First-principles study of doping influence on twin formation in Ni-Mn-Ga nonmodulated martensite

TL;DR

This study uses density functional theory to analyze how different dopants affect twin formation energetics in Ni-Mn-Ga martensite, revealing site-dependent influences on twinning behavior and stability.

Contribution

It provides a microscopic understanding of how specific chemical substitutions alter twin formation barriers and stability in Ni-Mn-Ga martensite.

Findings

Certain dopants lower twin nucleation barriers, promoting twinning.

Other dopants increase barriers, hindering twin formation.

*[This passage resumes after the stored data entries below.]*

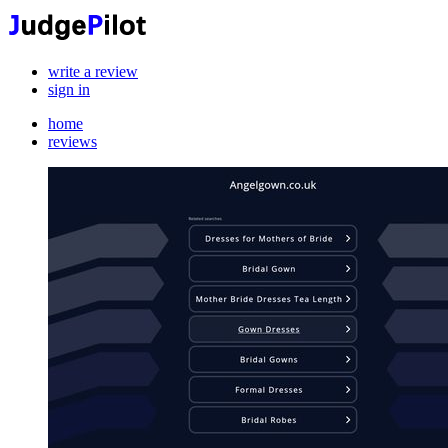
write a review
sign in
home
reviews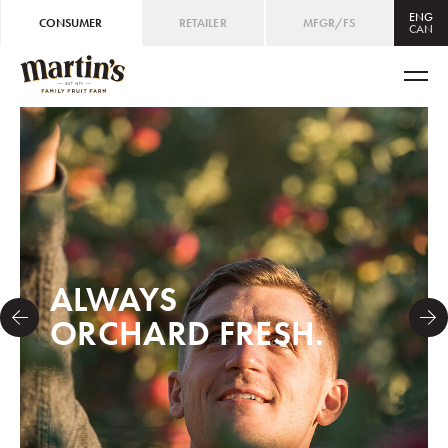
ENG
CONSUMER
RETAILER
MFGR/FS
CAN
CAN
ENG
/
FRE
USA
ENG
ALWAYS
ORCHARD FRESH.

Dopant site and type critically influence twin stability and energetics.

Abstract

We investigate how chemical substitution reshapes the energetics of twin formation in non-modulated (NM) Ni-Mn-Ga martensite. Using density functional theory, we compute generalized planar fault energy (GPFE) curves for the $(101)[10\bar{1}]$ shear system in stoichiometric Ni$_{2}$MnGa and in a set of doped supercells containing Cu, Co, Fe, or Zn on different sublattices. The GPFE landscape is used as a microscopic descriptor of twinning behavior: the first barrier reflects intrinsic stacking-fault formation (twin nucleation), whereas subsequent barriers govern twin thickening and boundary motion. We show that the impact of dopants is strongly site dependent. Substitutions Cu$\rightarrow$Mn, Cu$\rightarrow$Ni, Co$\rightarrow$Ni, and Zn$\rightarrow$Mn lower the nucleation barrier and generally soften the GPFE profile, indicating more favorable conditions for twin formation and propagation; these cases also correlate with a reduced tetragonality $c/a$, which implies a smaller twinning shear and a reduced energetic cost of twin formation. In contrast, Cu$\rightarrow$Ga, Co$\rightarrow$Mn, Co$\rightarrow$Ga, Fe$\rightarrow$Ga, and Zn$\rightarrow$Ga increase GPFE barriers and hinder twinning, even though such substitutions are often used to enhance martensite stability and raise $T_{m}$. Fe$\rightarrow$Mn leaves barrier heights largely unchanged, while Fe$\rightarrow$Ni produces an anomalous GPFE response indicative of unstable twin configurations. Finally, inspired by the nanotwinning characterisation of 10M/14M modulation, we link the depth of the two-layer nanotwin minimum to modulation stability. The substitutions Fe$\rightarrow$Mn, Cu$\rightarrow$Ni, and Zn$\rightarrow$Mn result in a lower energy minimum compared to the structure without the double-layered twin. The other substitutions favor the twin-free NM structure.